Brugge Kültür Başkentliğini Nasıl Yansıttı?
Brugge, Avrupa’nın küçük, sevimli, ortaçağdan kalma kentlerinden biri. Brüksel’den daha sempatik olduğunu söyleyenler haklılar. Küçük ölçekli kentlerin kendine özgü tadını ve rahatlığını taşıyor, sunduklarıyla kendini hemen sevdiriyor.
Brugge 2002 yılı için Avrupa’nın kültür merkezi olarak seçilince kentin ileri gelenleri, organizasyon sorumluları ve sanatçılar, kolları sıvayıp değişik bir program tasarlamışlar, yıl boyuna yayılan faaliyetler hazırlamışlar. Yıllık kültür programı 20 Şubat 2002 gecesi saat 20:02’de 2002 rakamını vurgulayarak, yeni yapılan konser salonunun açılış konseri ile başlamış.
Kentin şık ve küçük Burg meydanı ile parkın buluştuğu yerde yapılan bir havuz ve pavyon da aynı gün açılmış ki görmeğe değer. Kaldığımız odanın penceresinden görebiliyorum. Havuzun zemini yol seviyesinden başlıyor, meydanın küçük sarı-kızıl taşları yavaşça derinleşerek havuzu oluşturuyor. Tam ortasında cam bir köprü var, geçerken su üzerinde yürüyormuş gibi hissediyorsun. Köprü kenarlarını ve üzerini yuvarlak delikli modern, metal bir örtü çevreliyor. Hem estetik hem işlevsel bir örtü; güneş ışığını sızdırıyor, dökülen yaprakları tutuyor, çocuklar orasına burasına tırmanıyor. Çağdaş Japon mimar Toyo İto tasarlamış. Ortaçağ binaları arasına güncel mimari özellikleri taşıyan bir eser yaptırarak Flamanların geçmişe dönük yaşantı sembolü haline gelmiş bu kentini daha güncel ve uluslararası bir platforma taşımayı hedeflemişler. Eski ve yeninin uyumlu/estetik bu birlikteliği çok da başarılı olmuş.

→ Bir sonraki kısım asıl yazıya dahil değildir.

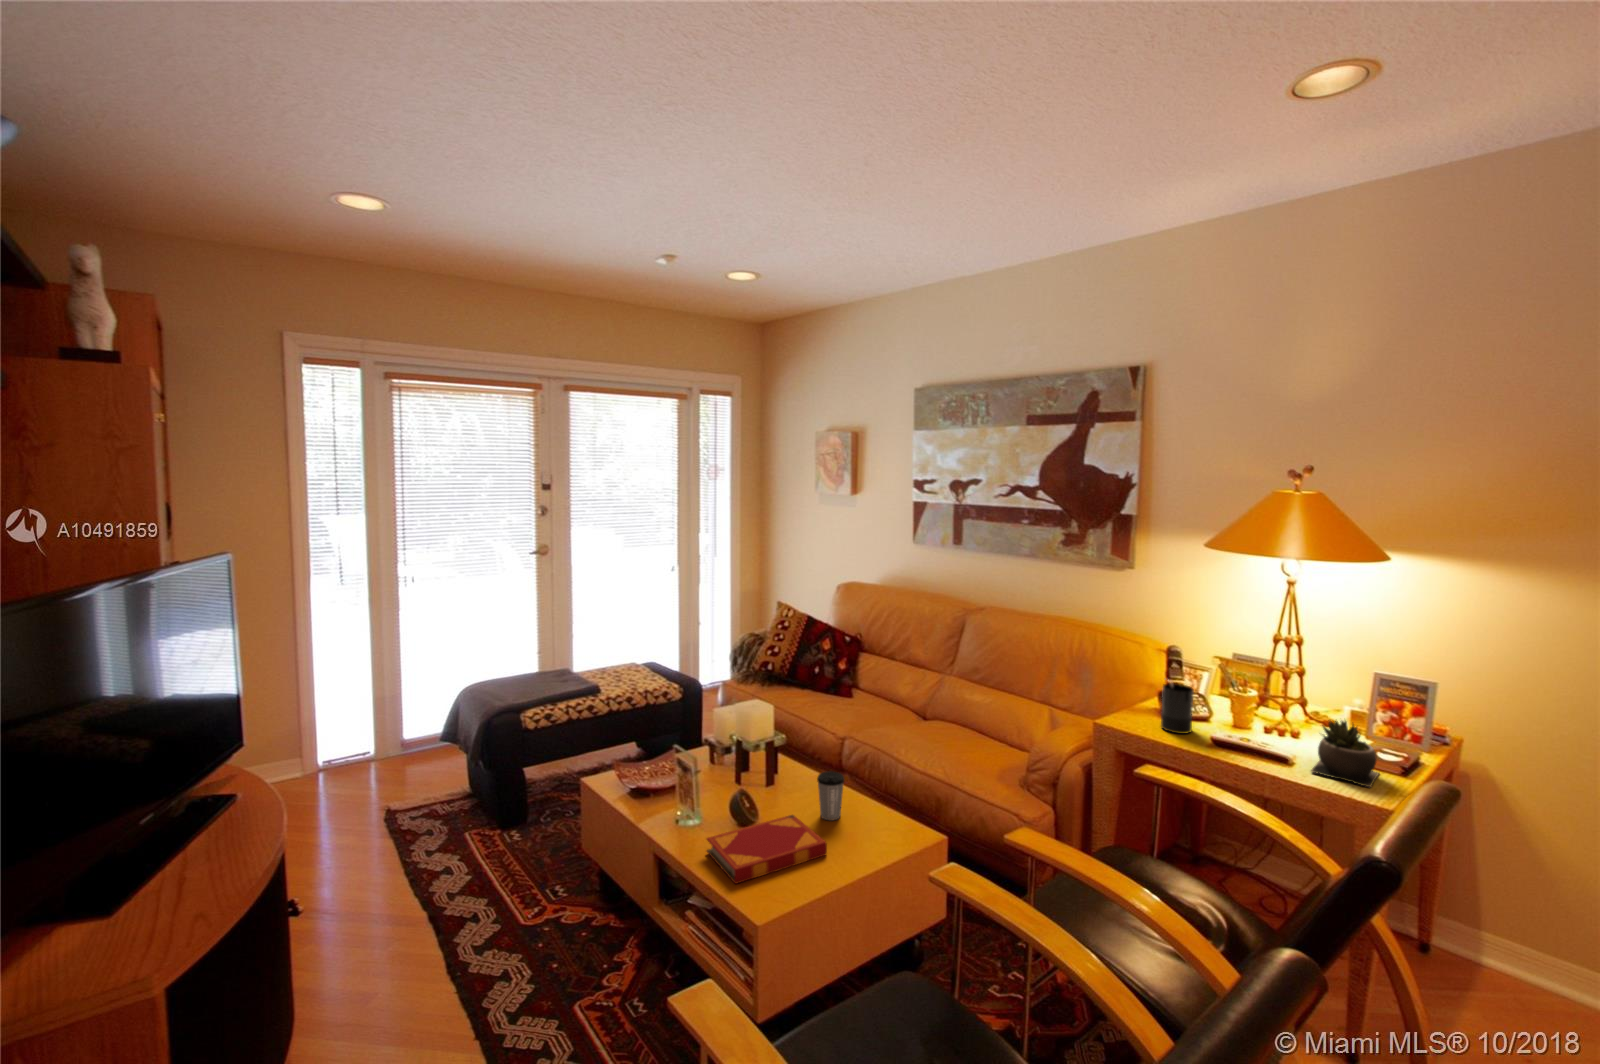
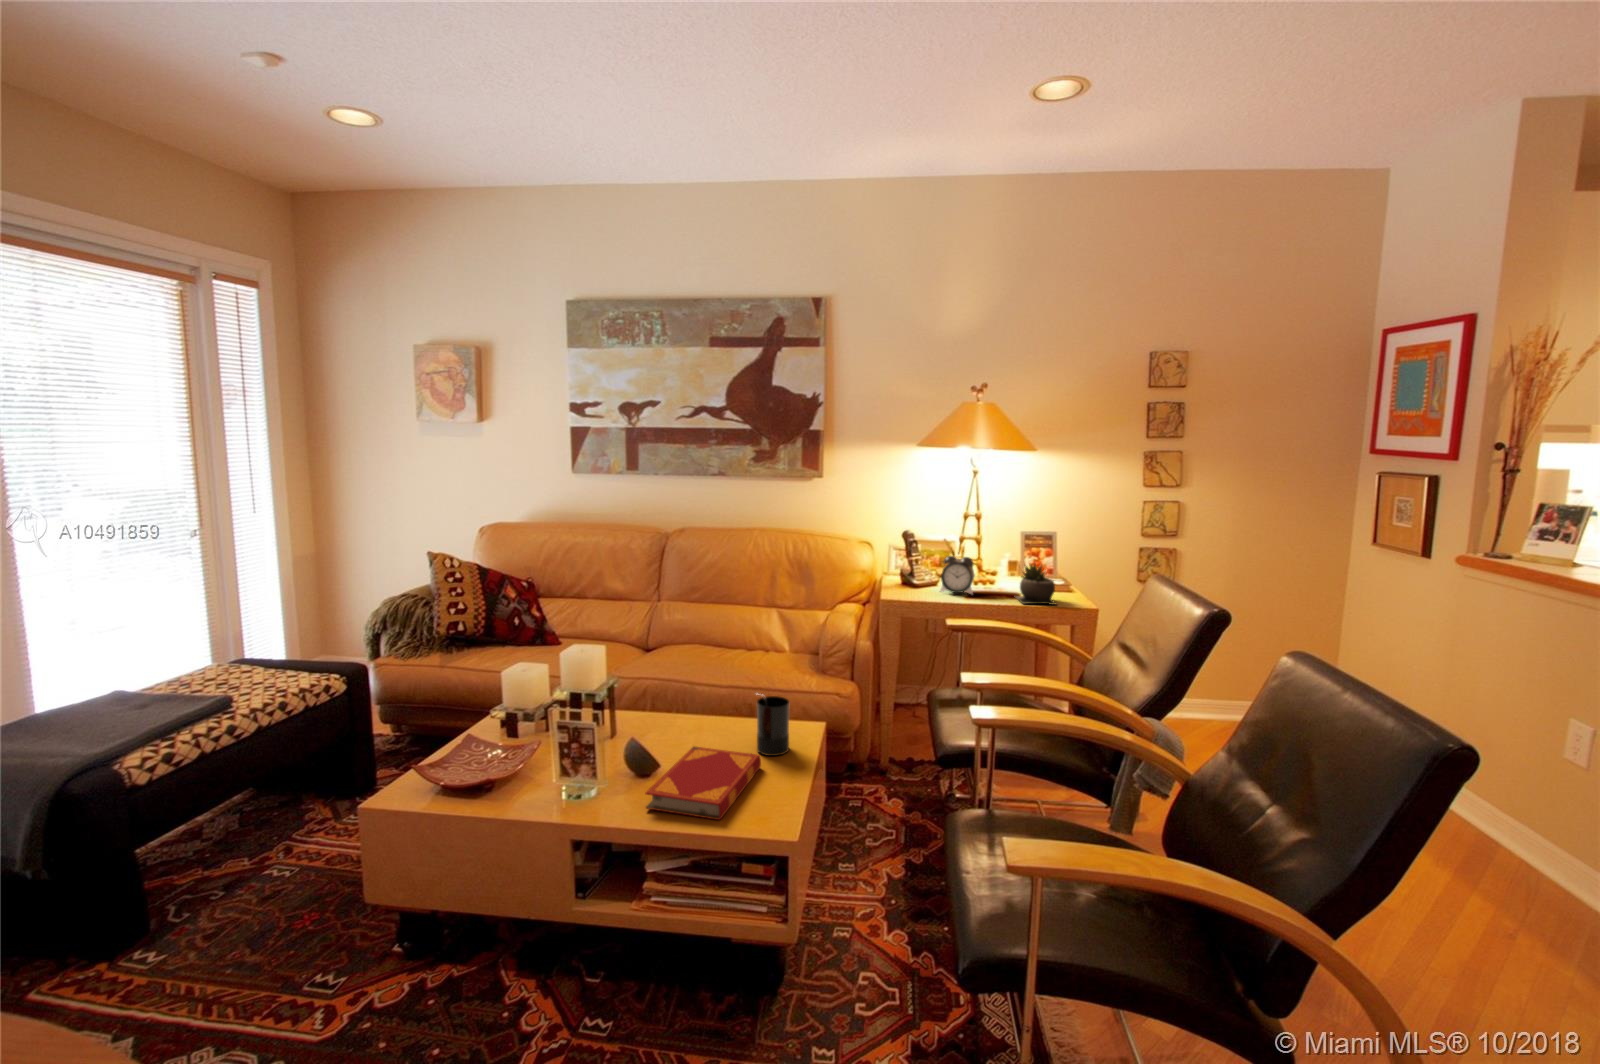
candle: present [1161,679,1194,734] -> present [757,696,789,756]
alarm clock: none [1215,686,1270,743] -> present [940,556,975,594]
coffee cup: present [817,771,844,820] -> none [697,694,727,745]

Avrupa’nın çeşitli yerlerinden genç sanatçıları davet etmişler, sergi, konser, gösterilerle dolu bir program hazırlamışlar, şehrin her yerinde, otellerde, turizm bürolarında tanıtım kitapçıkları ve ilanlarla gelenlere ulaşılıyor. Brugge’un geçmişini ve bugününü anlatan her tür sanatsal faaliyeti kentin dört bir tarafına yaymışlar. Kültür zenginliğini yansıtan tarihi eski eserlerin sunumu yanında, bugünün eserleri de aynı ağırlıkta yer almış. Öncü Flaman ressamlar sergisi, eski Brugge fotoğrafları sergisi, eski el yazmaları, yeni video işleri, Bruggeli sanatçılar, çocuk sanatçılar, filmler, müzik festivalleri, çağdaş sanatçıların işleri ile dopdolu, bir yıllık zengin bir program olmuş. Bizim bulunduğumuz günlere denk gelenler arasında “What? – Ne?” temalı serbest görüntü sergisi vardı; on iki ülke sanatçısı işleri arasında Esra Ersen isimli bir Türk sanatçının videosuna rastladım.